La Chute Des Géants: Le Siècle
Le
petit groupe qui entourait Lloyd George comprenait une séduisante jeune
femme d’environ vingt-cinq ans. « Bonsoir, mademoiselle Stevenson, dit
Maud. Quel plaiSir de vous revoir ! » La secrétaire politique et
maîtresse de Lloyd George était une rebelle, et Maud éprouvait de la
sympathie pour elle. De plus, un homme appréciait toujours qu’on soit aimable
avec sa maîtresse.
Lloyd George s’adressa à son
entourage. « Ces navires allemands ont tout de même fini par livrer leurs
armes au Mexique. Ils sont allés dans un autre port, voilà tout, et ont
déchargé tranquillement. Autrement dit, dix-neuf soldats américains sont morts
pour rien. Quelle terrible humiliation pour Woodrow Wilson ! »
Maud sourit et posa la main sur
le bras de Lloyd George . « Pourriez-vous m’expliquer quelque chose,
monsieur le chancelier ?
— Si je le puis, volontiers,
ma chère », répondit-il avec indulgence. La plupart des hommes aimaient qu’on
leur demande des explications, surtout si la question était posée par une
séduisante jeune femme, avait constaté Maud.
« Pourquoi cet intérêt
insolite pour le Mexique ? demanda-t-elle.

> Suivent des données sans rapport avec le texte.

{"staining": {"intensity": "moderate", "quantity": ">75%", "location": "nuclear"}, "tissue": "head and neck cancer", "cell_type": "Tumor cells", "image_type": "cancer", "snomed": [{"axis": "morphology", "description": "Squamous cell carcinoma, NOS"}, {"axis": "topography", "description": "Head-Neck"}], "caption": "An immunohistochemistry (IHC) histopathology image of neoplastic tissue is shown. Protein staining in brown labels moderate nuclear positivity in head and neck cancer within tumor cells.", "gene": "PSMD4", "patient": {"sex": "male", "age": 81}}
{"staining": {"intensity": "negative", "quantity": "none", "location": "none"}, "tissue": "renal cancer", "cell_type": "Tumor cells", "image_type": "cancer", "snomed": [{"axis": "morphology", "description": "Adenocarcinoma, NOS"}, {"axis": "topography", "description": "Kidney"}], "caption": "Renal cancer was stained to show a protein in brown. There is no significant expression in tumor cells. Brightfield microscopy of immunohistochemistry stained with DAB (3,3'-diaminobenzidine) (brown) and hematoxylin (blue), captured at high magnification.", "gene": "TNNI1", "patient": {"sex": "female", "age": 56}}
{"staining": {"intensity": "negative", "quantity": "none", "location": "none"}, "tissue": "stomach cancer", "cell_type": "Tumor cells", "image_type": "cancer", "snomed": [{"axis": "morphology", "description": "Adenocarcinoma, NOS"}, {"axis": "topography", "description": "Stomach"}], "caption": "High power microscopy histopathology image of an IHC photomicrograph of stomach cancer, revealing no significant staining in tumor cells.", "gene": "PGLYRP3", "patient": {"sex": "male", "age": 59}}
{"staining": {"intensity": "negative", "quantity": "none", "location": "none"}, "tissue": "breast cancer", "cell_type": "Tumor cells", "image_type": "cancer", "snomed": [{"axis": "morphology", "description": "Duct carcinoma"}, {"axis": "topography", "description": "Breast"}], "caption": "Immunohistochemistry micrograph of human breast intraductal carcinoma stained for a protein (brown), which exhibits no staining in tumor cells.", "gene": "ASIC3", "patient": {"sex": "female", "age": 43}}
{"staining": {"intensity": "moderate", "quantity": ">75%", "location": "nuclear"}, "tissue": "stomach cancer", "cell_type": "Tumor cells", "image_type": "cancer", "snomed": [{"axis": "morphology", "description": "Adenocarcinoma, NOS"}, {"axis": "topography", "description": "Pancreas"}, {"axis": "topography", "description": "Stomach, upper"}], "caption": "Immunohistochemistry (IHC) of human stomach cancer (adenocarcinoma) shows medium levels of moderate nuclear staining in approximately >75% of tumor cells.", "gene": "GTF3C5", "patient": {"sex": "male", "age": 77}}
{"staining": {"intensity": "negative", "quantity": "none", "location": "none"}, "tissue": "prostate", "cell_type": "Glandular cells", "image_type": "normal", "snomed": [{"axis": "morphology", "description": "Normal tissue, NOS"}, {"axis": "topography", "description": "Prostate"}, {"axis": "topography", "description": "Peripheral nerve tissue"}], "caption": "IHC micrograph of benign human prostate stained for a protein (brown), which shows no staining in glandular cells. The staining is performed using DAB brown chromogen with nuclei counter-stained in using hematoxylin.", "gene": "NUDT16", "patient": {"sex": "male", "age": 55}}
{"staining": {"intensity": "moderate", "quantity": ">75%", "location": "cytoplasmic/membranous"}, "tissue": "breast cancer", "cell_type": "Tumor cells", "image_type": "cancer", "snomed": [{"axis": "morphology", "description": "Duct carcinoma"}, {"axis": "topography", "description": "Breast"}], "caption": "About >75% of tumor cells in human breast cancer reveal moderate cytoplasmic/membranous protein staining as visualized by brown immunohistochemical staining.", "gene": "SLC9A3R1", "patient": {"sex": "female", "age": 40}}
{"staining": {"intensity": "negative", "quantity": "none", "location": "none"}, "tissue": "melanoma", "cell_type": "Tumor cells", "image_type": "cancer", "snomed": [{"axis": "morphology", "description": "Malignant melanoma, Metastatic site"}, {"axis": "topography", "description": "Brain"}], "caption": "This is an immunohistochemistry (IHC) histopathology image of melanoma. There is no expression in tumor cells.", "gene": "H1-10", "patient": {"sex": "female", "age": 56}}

— Le pétrole, ma chère, le
pétrole. »
Une autre personne lui adressa la
parole et il se détourna.
Maud aperçut Walter. Ils se
retrouvèrent au pied de l’escalier. Il s’inclina sur sa main gantée, et elle
dut résister à la tentation de caresser ses cheveux blonds. Son amour pour
Walter avait éveillé en elle un déSir physique en latence, un appétit
sauvage tout à la fois stimulé et contrarié par leurs baisers dérobés et leurs
étreintes furtives.
« Et cet opéra, Lady Maud ?
fit-il d’un ton formel, tandis que ses yeux noisette disaient : “ Si seulement nous étions seuls. ”
— Je suis enchantée !
Ce Don Giovanni a vraiment une voix superbe.
— J’ai trouvé que le chef
prenait un tempo un peu rapide. »
Il était la seule personne de sa
connaissance à accorder le même sérieux qu’elle à la musique. « Je ne suis
pas de cet avis, objecta-t-elle. C’est une comédie, il faut que les mélodies
aient de l’élan.
— Ce n’est pas seulement une
comédie.
— Tu as raison.
— Peut-être ralentira-t-il
au deuxième acte, quand la dimension tragique s’affirmera.
— Il paraît que vous avez
réussi une sorte de coup diplomatique au Mexique, dit-elle, changeant de sujet.
— Mon père est… » Il
chercha ses mots, ce qui ne lui était pas habituel. «… fier comme un coq,
poursuivit-il après un instant de silence.
— Pas toi ? »
Il fit la grimace. « J’ai
bien peur que le président américain ne veuille nous régler notre compte un
jour ou l’autre. »
Fitz, qui passait alors, lança :
« Bonsoir, von Ulrich, venez donc nous rejoindre dans notre loge, il nous
reste une place.
— Avec joie ! » s’écria
Walter.
Maud était ravie. Fitz ne faisait
évidemment que se montrer accueillant. Il ignorait que sa sœur était amoureuse
de Walter. Il faudrait qu’elle l’en informe rapidement. Comment le prendrait-il ?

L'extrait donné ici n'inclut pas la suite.